Monitoring sweat- related dynamics, such as cumulative sweat loss, your temperature, and the sweat rate itself, especially over time, could be extremely helpful for doctors to diagnose various disorders thermoregulators and other diseases associated with heat stress.
However, there are currently no devices capable of accurately and continuously estimating or measuring these important parameters.
Now, researchers from Northwestern University and the Korea Advanced Institute of Science and Technology have developed an electronic device that can be used to wirelessly measure skin temperature, sweat rate, and sweat loss over time. real .
The device, presented in an article recently published in ‘Nature Electronics’, could be very useful when it comes to monitoring sweat-related dynamics, especially in a much more efficient and reliable way, over time.
Scientists have developed soft microfluidic devices capable of adhering to the surface of the skin. They then capture, store and perform biomarker analyzes of pristine microliter volumes of sweat as they are released through the action of the eccrine glands.
All this through a system that exploits a non-contact thermal base scheme to track the flow of sweat directly from the surface of the skin, eliminating the need for the microchannel structure.
One of the experts’ goals was to develop a completely wireless, digital platform capable of helping track what is known as the sweat “filling process” without having to visually examine the device.
Once this purpose has been achieved, its possibilities are very varied, since it could be useful to trace the processes associated with sweating among health workers and first responders, who habitually use devices under their protective equipment.
Thus, the device continuously communicates flow and total volume information to a smart mobile phone , while providing information on core body temperature.
How does the device work?
The device in question has been designed to be applied directly to the user’s skin. Once sweat-related information is collected, it is automatically sent to a smartphone via a low-energy bluetooth connectivity system.
The sensor designed by the researchers is capable of measuring sweat flow directly, and then using previously collected information to quantify total sweat loss, without the need for a microchannel structure, and without limitations.

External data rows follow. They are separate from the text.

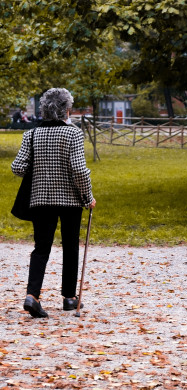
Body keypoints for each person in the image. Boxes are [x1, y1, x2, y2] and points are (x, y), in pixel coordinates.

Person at [11, 88, 96, 318]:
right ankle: (69, 298)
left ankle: (32, 296)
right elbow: (79, 170)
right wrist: (88, 197)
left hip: (40, 199)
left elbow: (18, 167)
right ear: (66, 109)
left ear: (45, 109)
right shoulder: (73, 134)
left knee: (41, 248)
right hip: (70, 200)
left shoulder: (31, 135)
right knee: (70, 247)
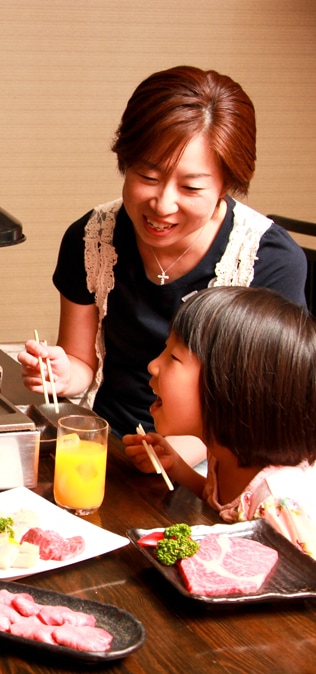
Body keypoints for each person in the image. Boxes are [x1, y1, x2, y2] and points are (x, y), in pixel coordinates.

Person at [18, 66, 307, 463]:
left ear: (226, 183)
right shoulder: (91, 239)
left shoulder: (270, 262)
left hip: (217, 462)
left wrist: (181, 451)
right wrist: (65, 374)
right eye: (148, 176)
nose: (162, 204)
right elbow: (84, 362)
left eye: (190, 187)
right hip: (105, 443)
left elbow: (265, 415)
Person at [127, 287, 315, 560]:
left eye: (174, 357)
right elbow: (220, 500)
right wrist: (176, 466)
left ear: (234, 387)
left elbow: (302, 588)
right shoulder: (223, 452)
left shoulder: (278, 504)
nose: (153, 366)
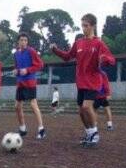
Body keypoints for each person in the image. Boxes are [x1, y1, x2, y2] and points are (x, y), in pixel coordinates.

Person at [52, 14, 115, 148]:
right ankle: (89, 133)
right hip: (81, 82)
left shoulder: (99, 43)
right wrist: (55, 50)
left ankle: (95, 134)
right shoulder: (78, 43)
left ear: (93, 26)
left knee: (87, 107)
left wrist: (104, 59)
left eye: (86, 26)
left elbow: (111, 59)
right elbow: (67, 57)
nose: (83, 28)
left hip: (93, 81)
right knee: (81, 111)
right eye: (82, 25)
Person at [13, 33, 46, 139]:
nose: (23, 42)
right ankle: (22, 129)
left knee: (33, 104)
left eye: (25, 40)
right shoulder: (16, 54)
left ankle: (41, 129)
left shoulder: (31, 51)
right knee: (17, 106)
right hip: (20, 83)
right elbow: (17, 67)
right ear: (18, 41)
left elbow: (40, 64)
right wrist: (16, 71)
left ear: (27, 42)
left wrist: (27, 70)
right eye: (21, 40)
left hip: (30, 82)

What’s more, the device can be combined with advanced microfluidic or colorimetric chemical reagent systems to collect pH measurements, or even determine the concentration of glucose, creatinine or chloride in the user’s sweat .
Therefore, the electronic device on the skin presented by the experts could allow doctors and health specialists to collect information related to sweat in a much more reliable way, in real time. In this way, it could be useful in assisting in the diagnosis of a number of diseases and disorders associated with excessive or dysregulated sweating .
But it is clear that its possibilities are even greater, since the wireless and autonomous operation of the system would allow to expand the modes of use to address almost all possible applications, from sports to fitness to medical and even military uses.
Understanding sweat-related disorders and diseases
Sweat is secreted by the sweat glands, present in the deep layer of the skin (dermis), which are more numerous in certain parts of the body, such as the armpits, hands, feet, face and groin.
Sweating helps maintain a constant body temperature of 37ºC, by helping to cool the body. In fact, when the body temperature rises, the brain, through the nervous system, controls the secretion of sweat by the body. Thus, when sweat evaporates through the pores of the skin, heat is released and the temperature of the skin and body drops.
Hyperhidrosis , or excessive sweating, is usually one of the most common sweat disorders. It is usually primary or idiopathic, although certain genetic antecedents have been found.
However, hypohidrosis , while just as common, is characterized as a much less well-known disorder. It results in a lack of sweating, and can be present from birth, or develop later in a person’s life.
Since measuring sweating can be very complicated, the development of this type of device can be quite useful for clinicians.